By Chlotrudis Independent Film Society
Rating: 4 cats
Director: Braden Croft
Starring: Cara Uchida | Kanna Hashimoto; Rento Isobe | Koki Maeda | Ohshirô Maeda | Ryôga Hayashi
Country: canada
Year: 2012
Running time: 78
IMDB: http://www.imdb.com/title/tt1992150/
Jason says: “We’re probably healthier as a society for not throwing terms like ‘insane’ or ‘crazy’ around quite so much as we used to. It’s not always the case in the movies, where simple homicidal maniacs are often the norm, and that’s what makes this slow-burner from Alberta interesting: Its main character is even more horrified than the audience.
“Oliver Lorenz (Alex D. Mackie) is not well, and probably never has been. Top of his class at Harvard Medical School and the son of another brilliant doctor, he has been in a mental hospital for the last six years for his crimes. One of his doctors (Diane Wallace) has successfully argued for a supervised release, and that’s how he comes to be working as a janitor in a clinic and meets Claire (Brittney Grabill), a pretty young nurse. Dr. Peck warns him that he’s probably not ready for that sort of relationship, and events soon prove her right, sending Oliver (with Claire in tow as a hostage) across the country to look for his father’s notes, which he is sure contain the secret to curing his condition.
“Many stories focusing on this sort of serial/spree killer tend to boil things down to an inciting incident, or paint the person in question as a simple monster. Or he’s an antagonist where the cops chasing him can at best hope to discover patterns. Writer/director Braden Croft, on the other hand, is careful about always framing Oliver as mentally ill; he’s not a freak or subhuman, and though his condition leaves him not just capable of doing horrible things but prone to it, he certainly seems smart and decent enough most of the time that locking him up forever would be a waste. He’s rational and humble enough to face his demons, and the arguments for him certainly seem more reasoned than the ones against him at the start.
“Alex D. Mackie takes that and runs with it, making Oliver a compellingly tragic figure. He communicates the character’s emotional fragility exceptionally well without ever making Oliver come across as timid, and there’s a mounting fear when he starts to lose control that wouldn’t be out of place in a supernatural horror movie, except that what we see afterward isn’t some other entity but the guy we like, just given a little nudge. He does have a bit of the doctor’s certainty to him, an important part of his characterization although it’s not the defining trait that it is for Diane Wallace’s Dr. Peck. Brittney Grabill is also fairly impressive as Claire, all the more so when you consider that at the time of filming she was still in high school and playing someone half again her actual age. Braden and company weren’t looking for that in casting, but it perhaps subconsciously suggest that Oliver is attracted to something not yet affected by the likes of him. That said, Claire never seems like a kid, and Grabill does a nice job of capturing the character’s own story of falling prey to bad instincts even though she knows better.

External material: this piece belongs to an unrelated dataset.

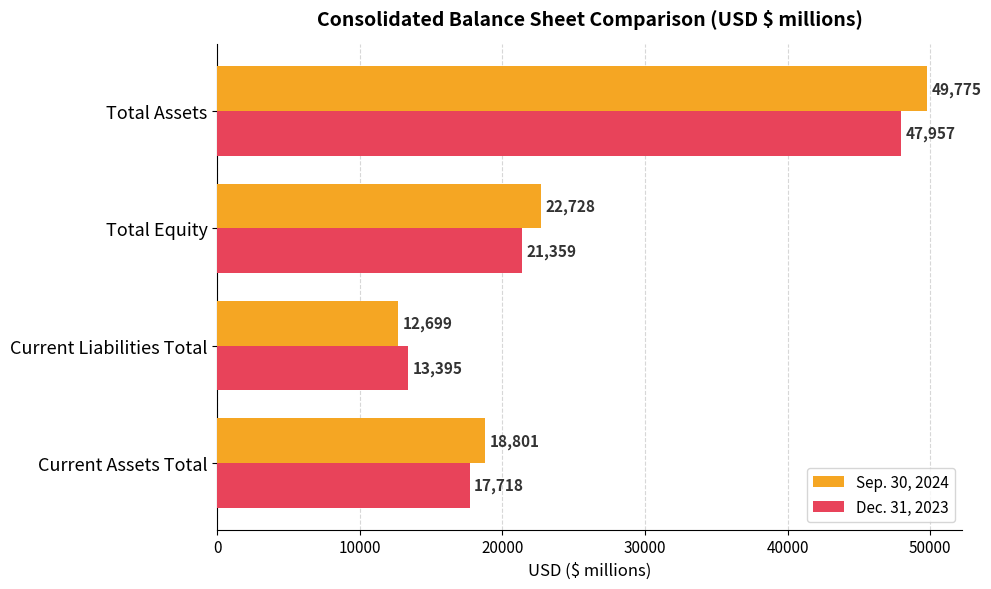

What is the difference between the highest and lowest values at Current Assets Total?

1083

“Edmonton isn’t quite the filmmaking hub that certain other cities are, so Croft doesn’t have a huge amount to work with in the way of resources. It sometimes means things are stretched a little thin, but this is the sort of independent film that wears its low budget well. Croft writes, produces, directs, edits, and shoots the film using high-end consumer equipment, and it gives the film something of a documentary feel: He’ll often choose one angle and stick with it, putting the viewer right in the characters’ world. In fact, some scenes are done as documentary footage, although he wisely limits that to quick exposition that couldn’t come from other characters without it being awkward or having a different context. He does neat things with perspective, too, sticking close enough to Oliver and Claire to create empathy and then suddenly and effectively showing how things look to a complete outsider.

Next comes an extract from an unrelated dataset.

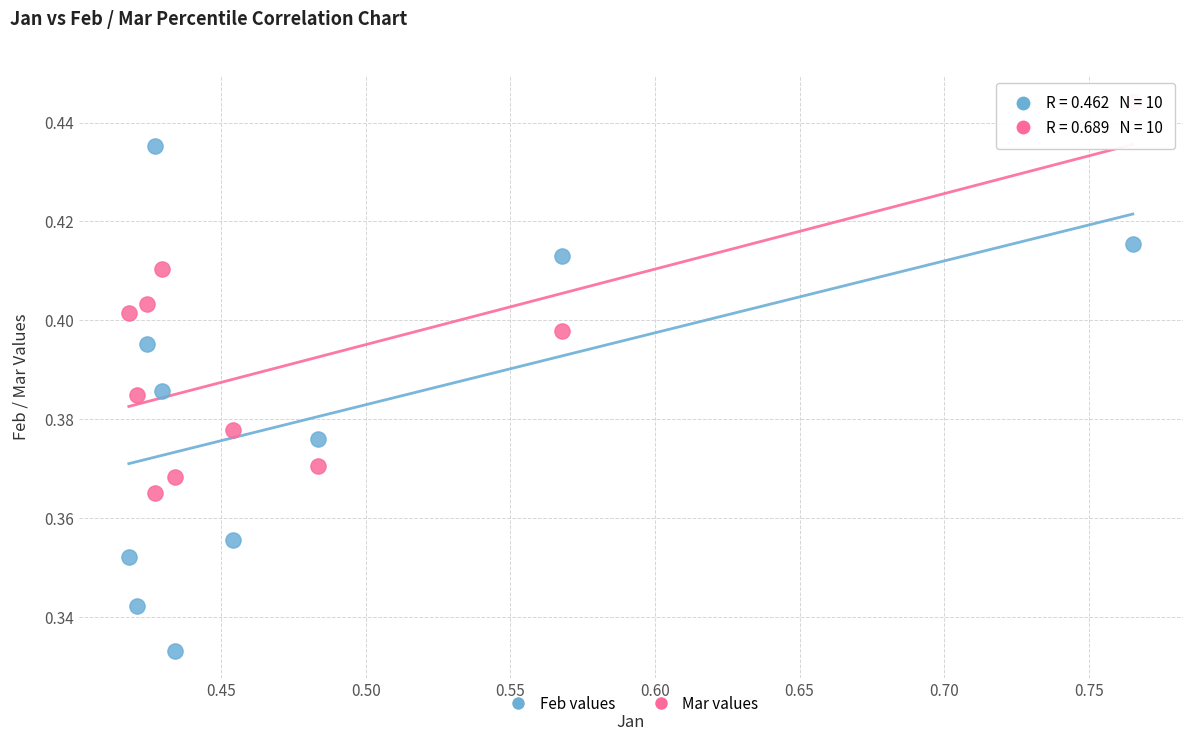

Which series contains the lowest Y value?

Feb values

“Those moves aren’t tricks, per se, but they’re evidence of a pretty savvy filmmaker who knows what he has available (a good cast and cheap cameras) and figures out how to play to their strengths. HEMORRHAGE makes its characters compelling enough to make the audience lean in a little closer much more often than it pulls back. 4 cats
“Seen 24 July 2012 in Concordia University Cinema de Seve (Fantasia 2012, HD).”